Роман разразился тирадой. Парикмахер, в отличие от Бога, не плодил тех существ, чья прическа не соответствует приличиям, и с ними никаким боком не связан, поэтому не ответствен за них. Творца же, говоря по справедливости, давно пора судить за бездарное шефство над авантюрным проектом, потому что ситуация вышла из-под контроля уже тысячелетия назад, а Его уполномоченные представители, начиная от Ноя и других допотопных патриархов и заканчивая Мухаммедом, только дали повод приумножить лицемерие на планете.
После уроков Романа пригласил к себе Марат Тулпарович.
— На вас поступила жалоба, что вы пропагандировали атеизм на уроке, — сказал директор. — Это правда?
Дело пахло жареным.
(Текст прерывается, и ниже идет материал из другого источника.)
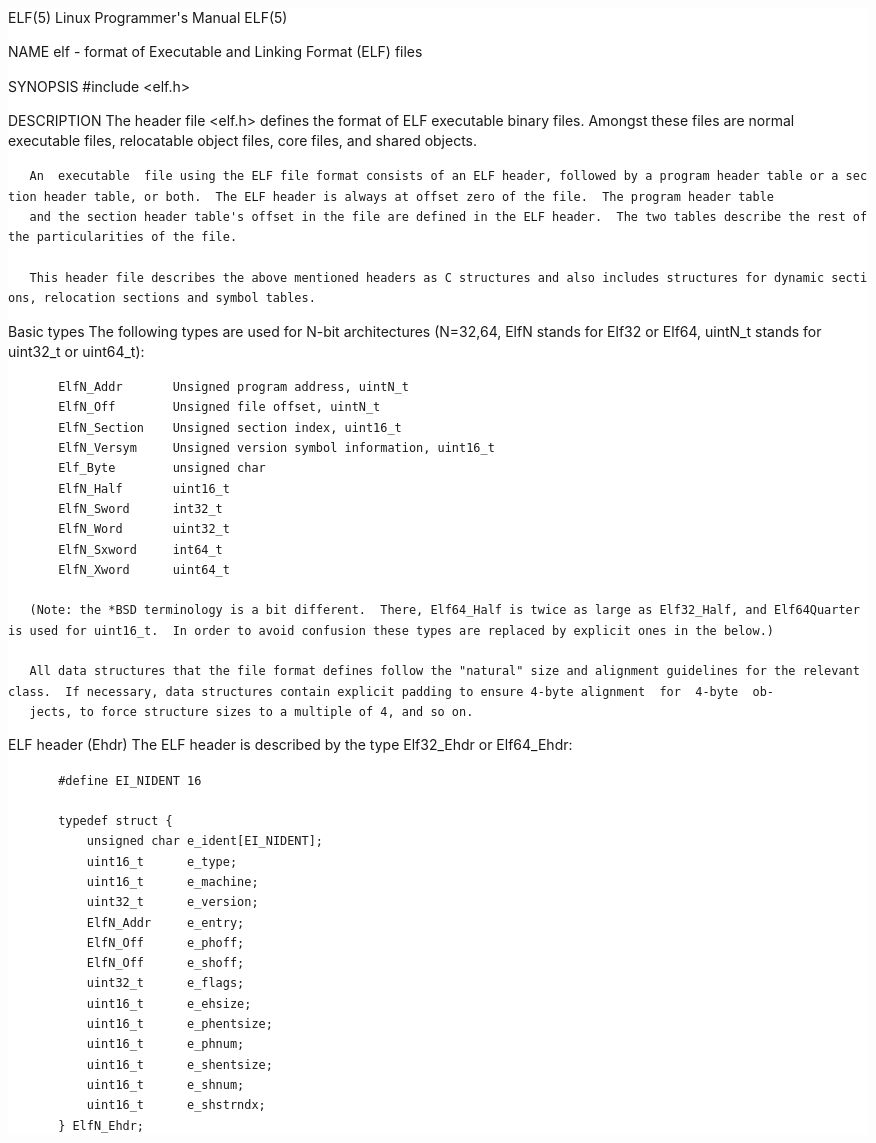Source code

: ELF(5)                                                                                                 Linux Programmer's Manual                                                                                                 ELF(5)

NAME
       elf - format of Executable and Linking Format (ELF) files

SYNOPSIS
       #include <elf.h>

DESCRIPTION
       The header file <elf.h> defines the format of ELF executable binary files.  Amongst these files are normal executable files, relocatable object files, core files, and shared objects.

       An  executable  file using the ELF file format consists of an ELF header, followed by a program header table or a section header table, or both.  The ELF header is always at offset zero of the file.  The program header table
       and the section header table's offset in the file are defined in the ELF header.  The two tables describe the rest of the particularities of the file.

       This header file describes the above mentioned headers as C structures and also includes structures for dynamic sections, relocation sections and symbol tables.

   Basic types
       The following types are used for N-bit architectures (N=32,64, ElfN stands for Elf32 or Elf64, uintN_t stands for uint32_t or uint64_t):

           ElfN_Addr       Unsigned program address, uintN_t
           ElfN_Off        Unsigned file offset, uintN_t
           ElfN_Section    Unsigned section index, uint16_t
           ElfN_Versym     Unsigned version symbol information, uint16_t
           Elf_Byte        unsigned char
           ElfN_Half       uint16_t
           ElfN_Sword      int32_t
           ElfN_Word       uint32_t
           ElfN_Sxword     int64_t
           ElfN_Xword      uint64_t

       (Note: the *BSD terminology is a bit different.  There, Elf64_Half is twice as large as Elf32_Half, and Elf64Quarter is used for uint16_t.  In order to avoid confusion these types are replaced by explicit ones in the below.)

       All data structures that the file format defines follow the "natural" size and alignment guidelines for the relevant class.  If necessary, data structures contain explicit padding to ensure 4-byte alignment  for  4-byte  ob‐
       jects, to force structure sizes to a multiple of 4, and so on.

   ELF header (Ehdr)
       The ELF header is described by the type Elf32_Ehdr or Elf64_Ehdr:

           #define EI_NIDENT 16

           typedef struct {
               unsigned char e_ident[EI_NIDENT];
               uint16_t      e_type;
               uint16_t      e_machine;
               uint32_t      e_version;
               ElfN_Addr     e_entry;
               ElfN_Off      e_phoff;
               ElfN_Off      e_shoff;
               uint32_t      e_flags;
               uint16_t      e_ehsize;
               uint16_t      e_phentsize;
               uint16_t      e_phnum;
               uint16_t      e_shentsize;
               uint16_t      e_shnum;
               uint16_t      e_shstrndx;
           } ElfN_Ehdr;
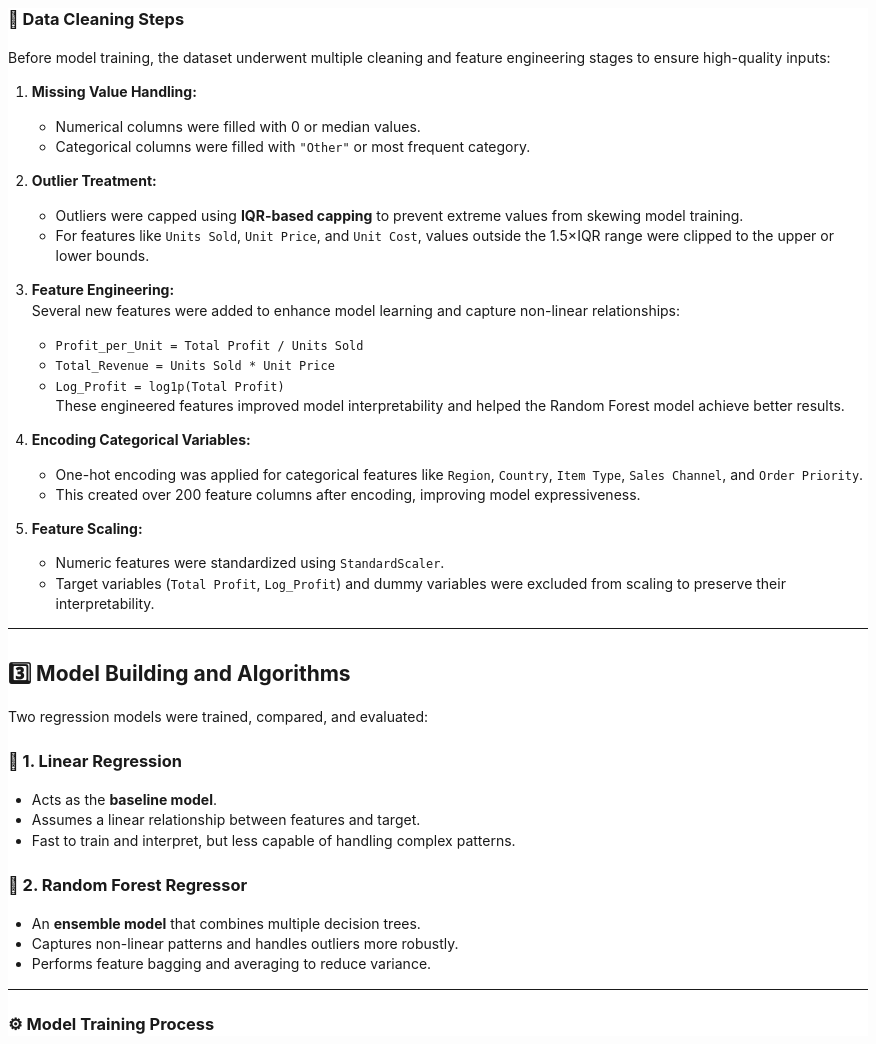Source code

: 
### 🧹 Data Cleaning Steps

Before model training, the dataset underwent multiple cleaning and feature engineering stages to ensure high-quality inputs:

1. **Missing Value Handling:**  
   - Numerical columns were filled with 0 or median values.  
   - Categorical columns were filled with `"Other"` or most frequent category.

2. **Outlier Treatment:**  
   - Outliers were capped using **IQR-based capping** to prevent extreme values from skewing model training.  
   - For features like `Units Sold`, `Unit Price`, and `Unit Cost`, values outside the 1.5×IQR range were clipped to the upper or lower bounds.

3. **Feature Engineering:**  
   Several new features were added to enhance model learning and capture non-linear relationships:
   - `Profit_per_Unit = Total Profit / Units Sold`
   - `Total_Revenue = Units Sold * Unit Price`
   - `Log_Profit = log1p(Total Profit)`  
   These engineered features improved model interpretability and helped the Random Forest model achieve better results.

4. **Encoding Categorical Variables:**  
   - One-hot encoding was applied for categorical features like `Region`, `Country`, `Item Type`, `Sales Channel`, and `Order Priority`.
   - This created over 200 feature columns after encoding, improving model expressiveness.

5. **Feature Scaling:**  
   - Numeric features were standardized using `StandardScaler`.  
   - Target variables (`Total Profit`, `Log_Profit`) and dummy variables were excluded from scaling to preserve their interpretability.

---

## 3️⃣ Model Building and Algorithms

Two regression models were trained, compared, and evaluated:

### 🧩 1. Linear Regression
- Acts as the **baseline model**.
- Assumes a linear relationship between features and target.
- Fast to train and interpret, but less capable of handling complex patterns.

### 🌲 2. Random Forest Regressor
- An **ensemble model** that combines multiple decision trees.
- Captures non-linear patterns and handles outliers more robustly.
- Performs feature bagging and averaging to reduce variance.

---

### ⚙️ Model Training Process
Приближался второй штраф.
— Клевета! — заявил Роман. — Мы разбирали «Мастера и Маргариту». Там есть персонажи-атеисты.
— Берлиоза имеете в виду?
Роман аж подскочил, будто Марат Тулпарович предложил ему помощь в борьбе с мракобесием.
— Именно. Помните их диалог с Бездомным в начале? Мы анализировали эпизод. Я растолковал, что это рядовая ситуация для советской литературы. Хапаева заподозрила во мне атеиста и стала горячо возражать. Она затеяла спор.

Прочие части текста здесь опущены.